I feel satisfied that I have accurately communicated the content of that photograph, but I also feel sorry that I can’t remember every exact, factual detail of it, including the location. I didn’t, as a child, or adolescent, have the foresight to think that, one day, I might be estranged from my entire blood family, so I didn’t think to nab the photo, or the negatives, for the occasion that I might need them for reference in future, even just for my personal confirmation, that what I remember and what I felt did happen. This is one example of what abuse does to you. It makes you feel that your memory is unreliable, not to mention the effects that years of grief-crying, trauma-triggered, co-morbid mental illnesses, and medication has on your brain development and daily executive functioning. There is also the expectation of being a ‘perfect victim’: being a child is, apparently, not enough.
One thought I also had, when describing my clothes, and the place the sandwich was bought, was that people reading won’t believe, or have sympathy for me, even though I was a child, because they indicate that my family had a bit of money. Because I didn’t grow up in, or anywhere near poverty, or being physically abused- beaten up, starved etc, with visible bruises and wounds- I still fear, as an adult, that my experiences of abuse will be grossly viewed as diminished, which feels, and is, absolutely horrendous. Not that victims of abuse don’t have to endure enough ordeals in order to be taken seriously and helped, we are also compounded with the shame of not victimming hard enough.

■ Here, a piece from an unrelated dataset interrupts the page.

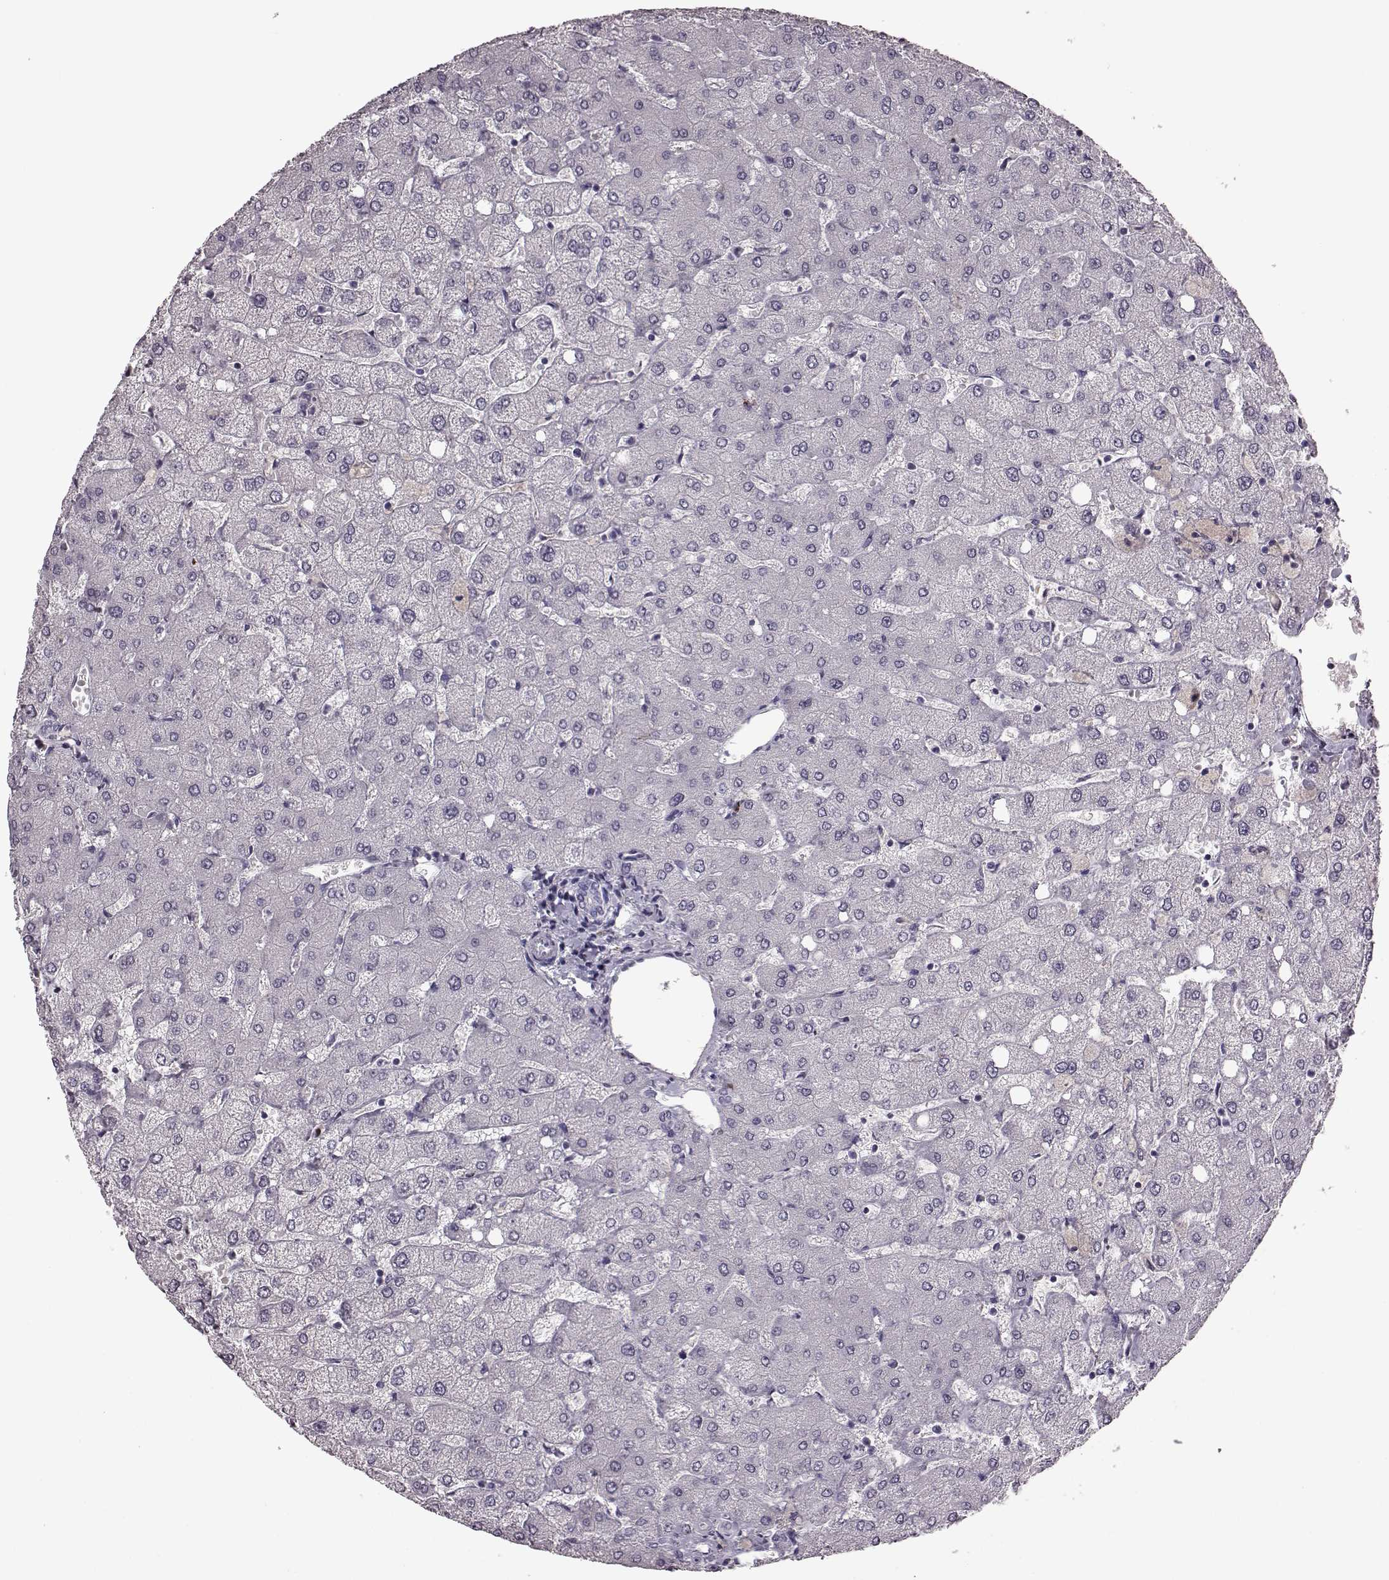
{"staining": {"intensity": "negative", "quantity": "none", "location": "none"}, "tissue": "liver", "cell_type": "Cholangiocytes", "image_type": "normal", "snomed": [{"axis": "morphology", "description": "Normal tissue, NOS"}, {"axis": "topography", "description": "Liver"}], "caption": "This is an immunohistochemistry (IHC) micrograph of unremarkable liver. There is no expression in cholangiocytes.", "gene": "SNTG1", "patient": {"sex": "female", "age": 54}}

It is not our job, or my job in my posts, to be an all-knowing, educating hub about abuse and how it manifests. It is not my responsibility, as a survivor, to do anything other than try to live my life as best as I can, but I still have to continue blocking, deleting, ignoring, and stonewalling every single person who keeps trying to infiltrate my life, and I still have to give precious time and personal energy to keep them physically, mentally, emotionally, and spiritually as far away from me as possible. Where is the ongoing and consistent help and protection for victims of abuse? Where is the dedicated compensation for everything we have lost, and continue to lose, due to what we are forced to live with because of what has been done to us?